Many New Jersey households include family members who don’t get along. In fact, some spouses or parents and older children, or even siblings, can develop contentious relationships, which has a negative impact on the rest of the family. This is especially true in a divorce where spouses disagree on child custody issues. There are several helpful relationship tips that can come in handy when tensions arise during proceedings.
Interact on neutral ground as much as possible
Certain words, locations or other issues might trigger unrest between spouses who are preparing for child custody proceedings. Perhaps a certain location was the scene of a terrible argument during marriage or one spouse has a habit of criticizing the other’s parenting skills.
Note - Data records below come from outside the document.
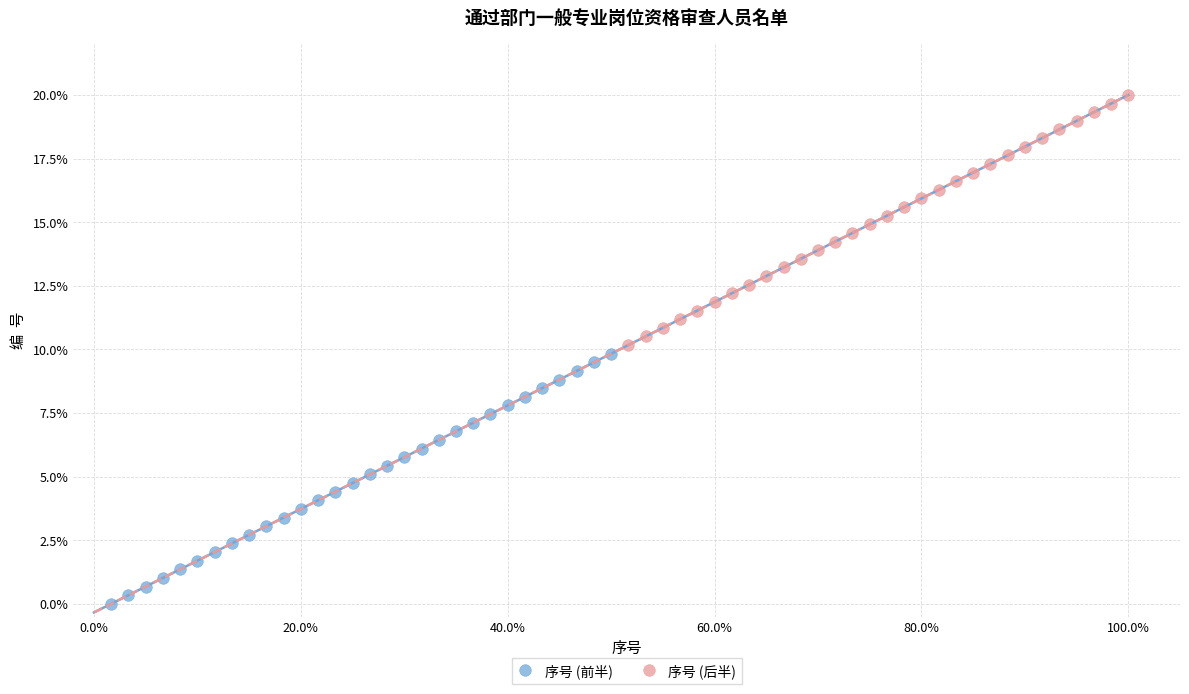

Which series contains the lowest Y value?

序号 (前半)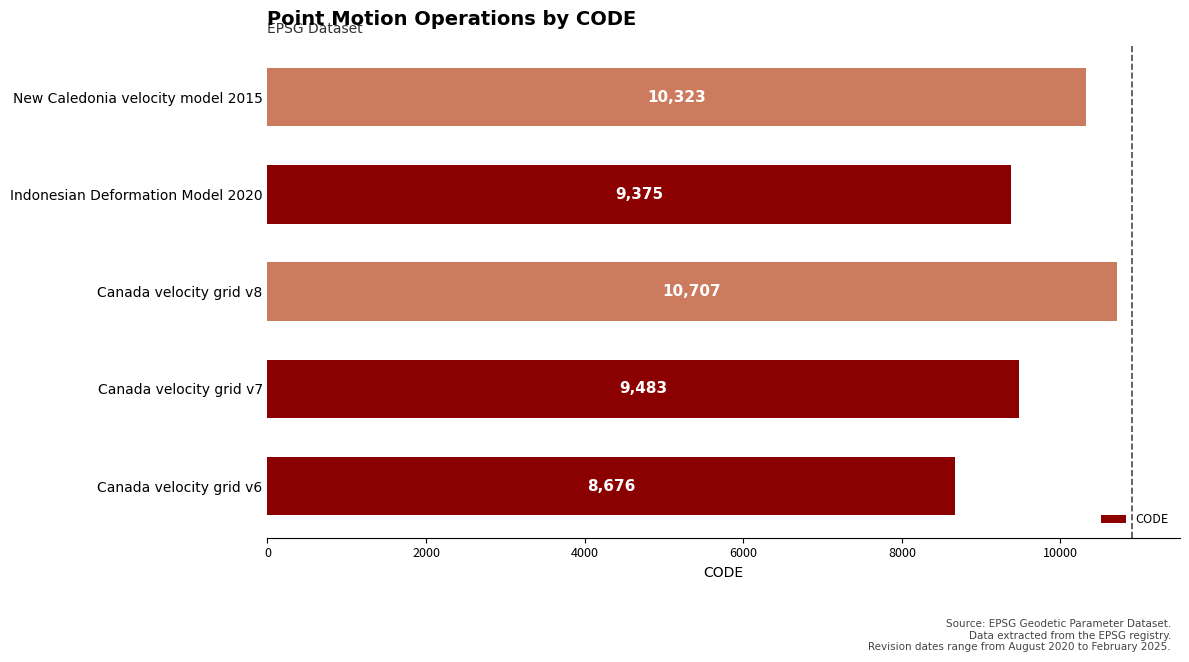

Rank the categories by value from lowest to highest.

Canada velocity grid v6, Indonesian Deformation Model 2020, Canada velocity grid v7, New Caledonia velocity model 2015, Canada velocity grid v8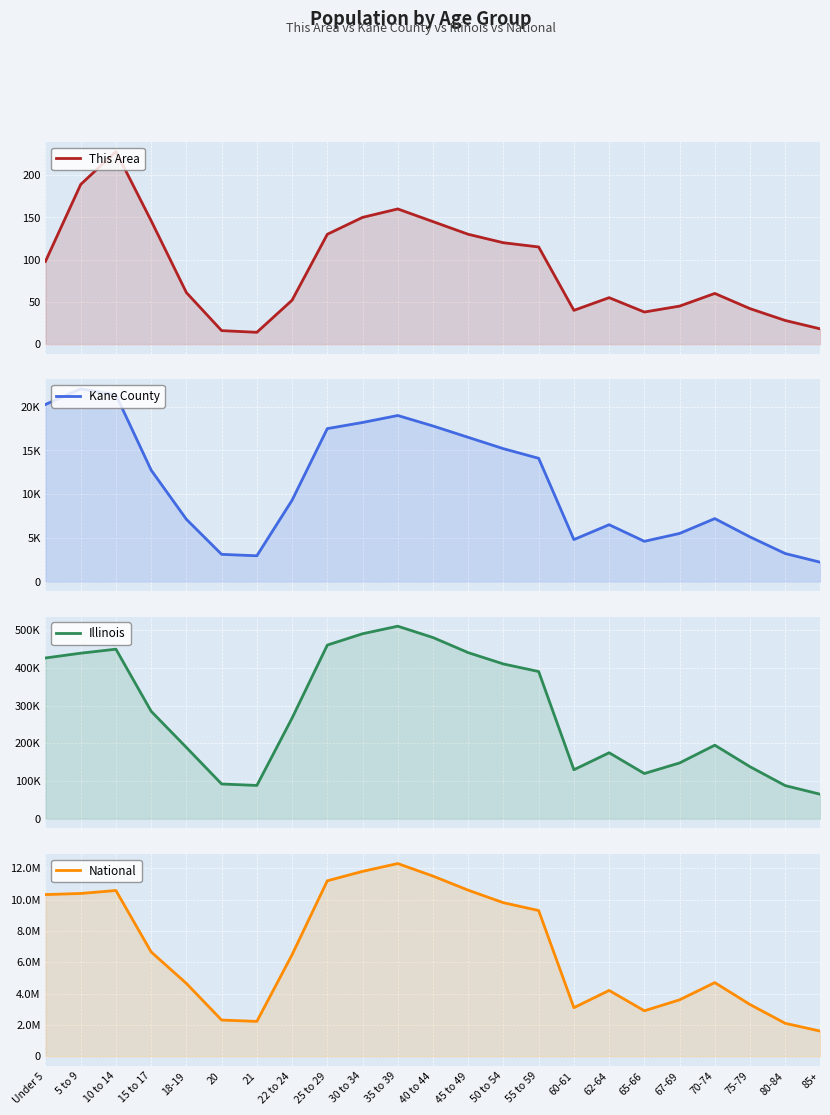

Which category has the highest value across all series?

35 to 39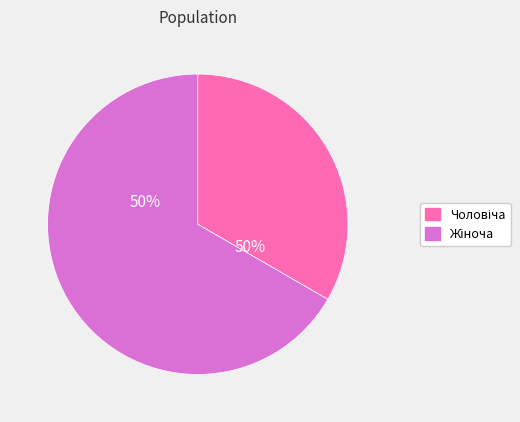

To the nearest percent, what is the difference between the largest and smallest slice percentages?

33%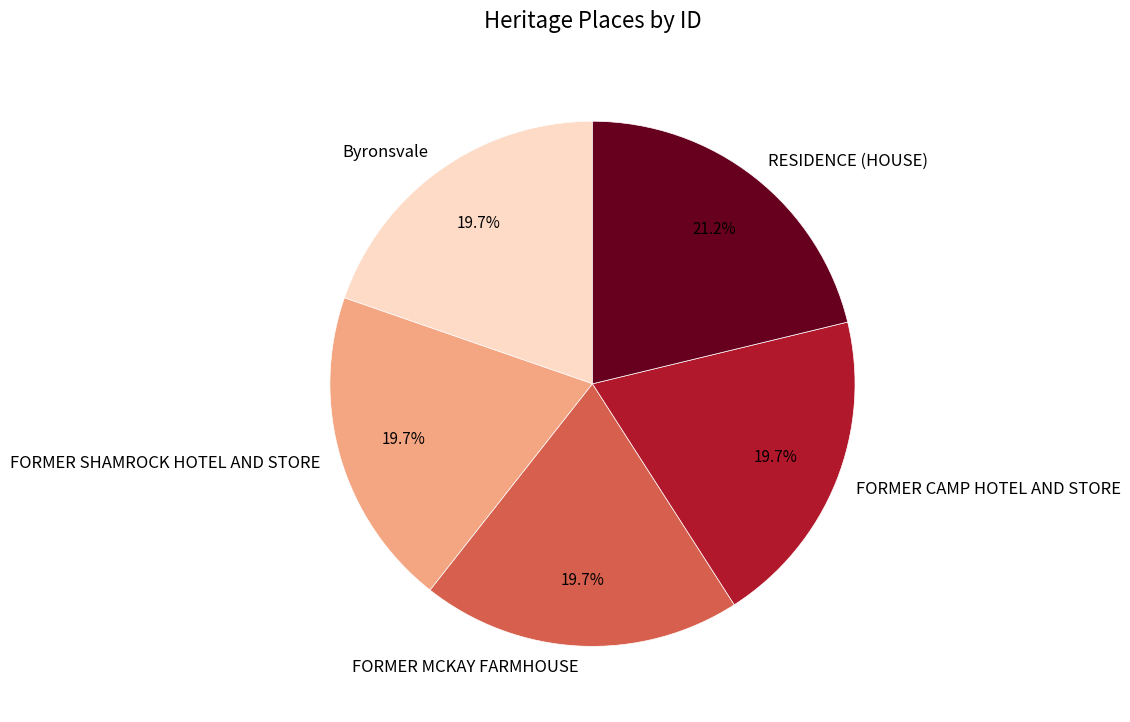

Is it true that Byronsvale is 20% of the pie?

True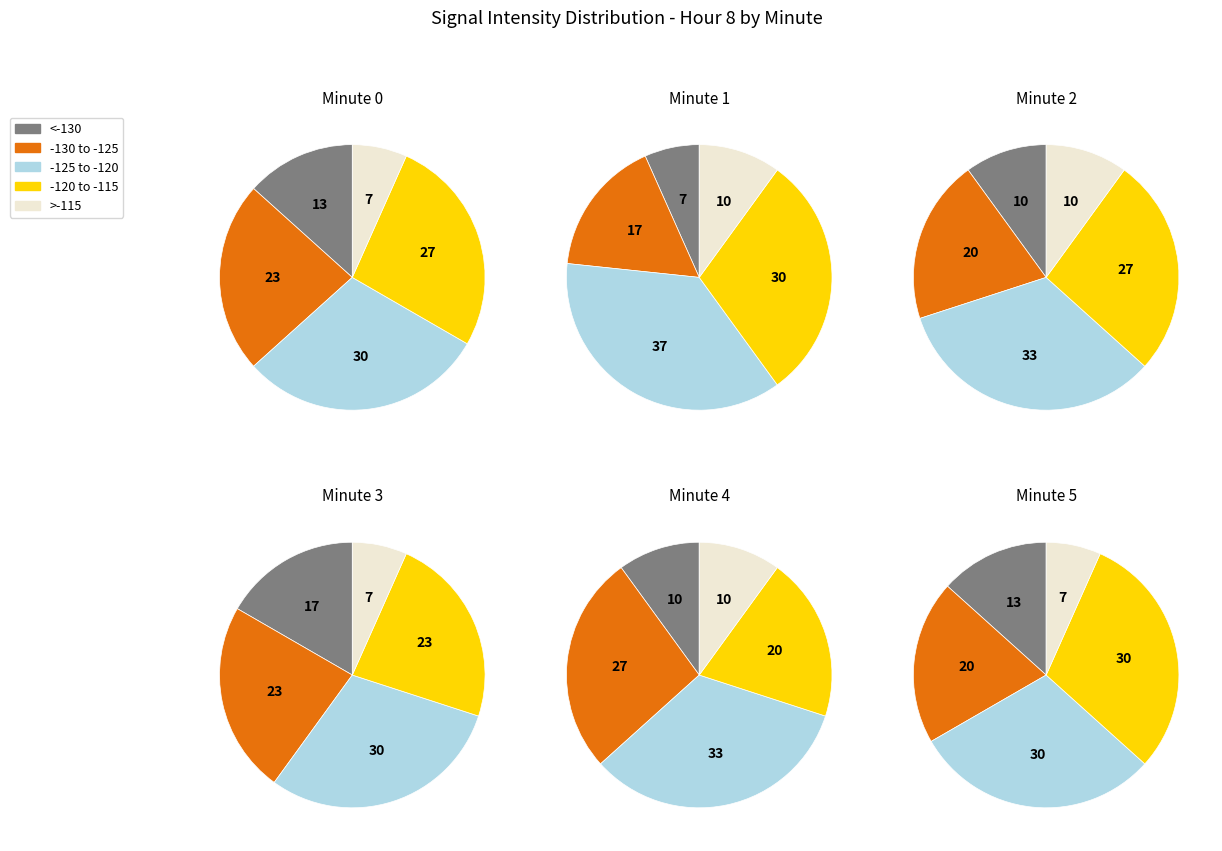

Is 7 the majority of the pie?

No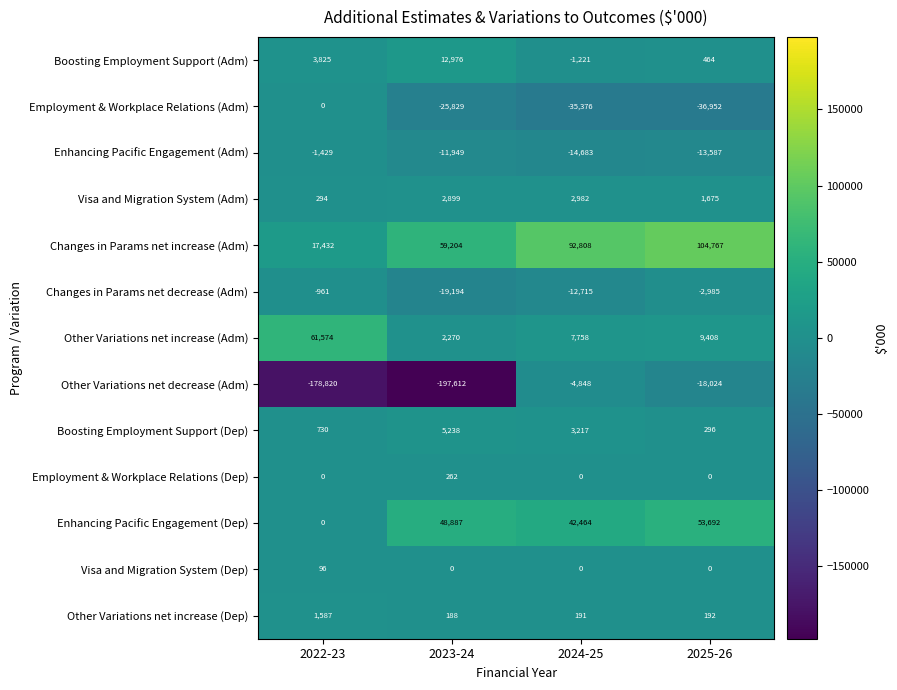

At which category is the sum across all series the highest?

2025-26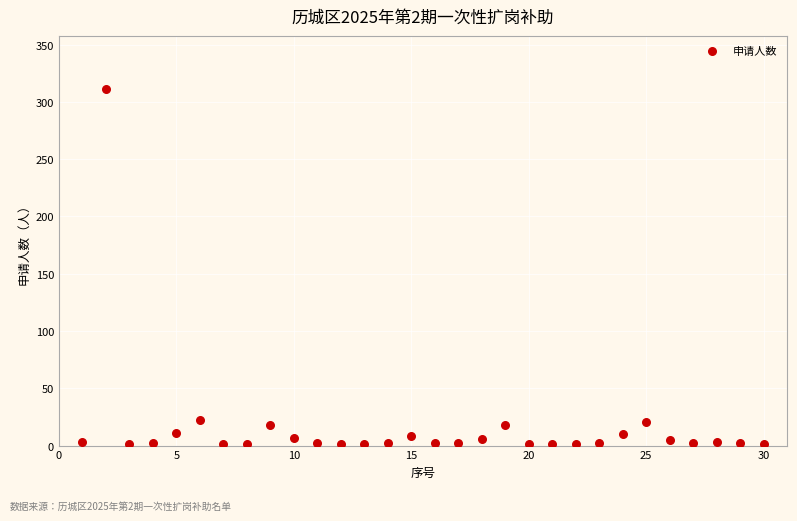

What is the range of X values (max minus min)?

29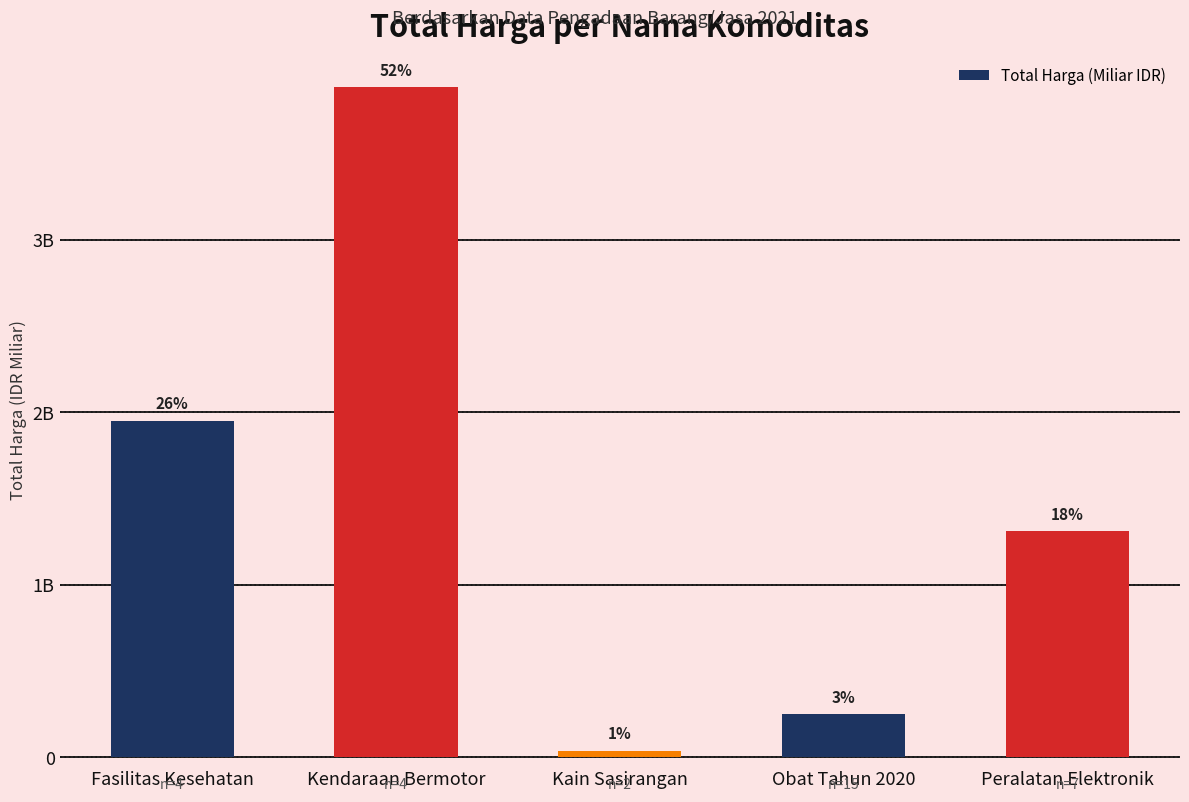

The value at Kendaraan Bermotor is 3.9. True or false?

True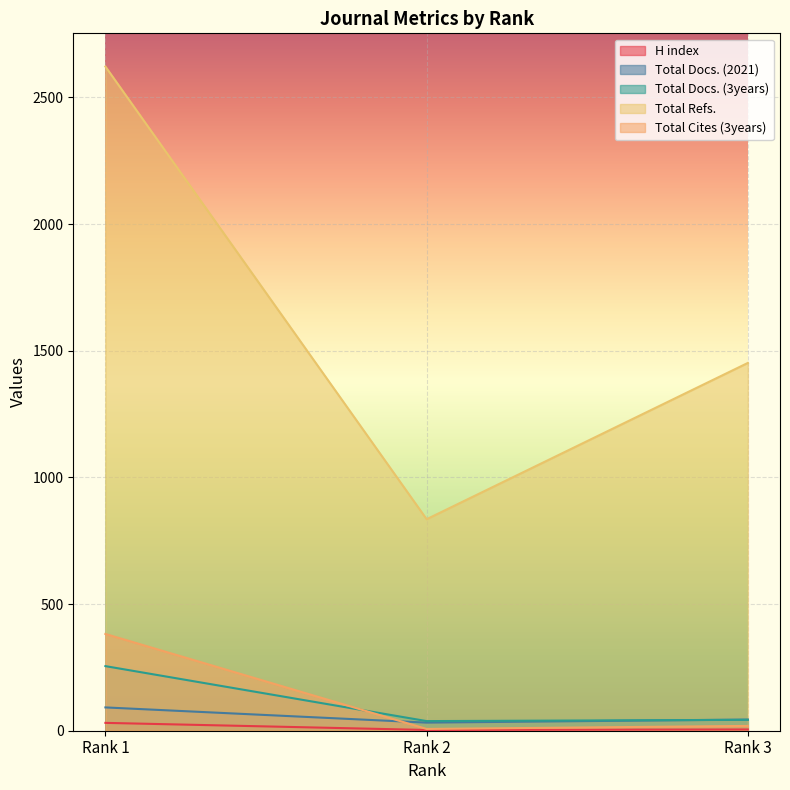

What is the value of the Total Docs. (2021) point at the 1st from the left?

92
As parents navigate the process to finalize a custody agreement (and even beyond that), they can avoid contention by choosing to meet on neutral ground whenever they must discuss a child-related issue.
Try to understand the other person’s perspective
Lingering frustration, anger or sadness over past marital problems can sometimes impede parents’ ability to peacefully negotiate child custody issues. In such cases, it is helpful to try to have empathy for the other person’s feelings and opinions. While a pair of parents may no longer wish to be married, it is helpful for everyone involved if each parent tries to show empathy to the other out of respect for his or her role in the children’s lives.
Always be intentional and well-prepared for discussions
There may be less likelihood for a confrontation if a concerned parent has formulated a list of goals for each child custody discussion. Being intentional and well-prepared leaves less room for confusion or for one parent to provoke the other into an argument. It is not uncommon for parents to disagree about family-related issues in a divorce; however, a parent need not feel like he or she has to go it alone if a particularly problematic issue arises. If the problem is a legal matter, a concerned New Jersey parent can seek support from an experienced family law attorney.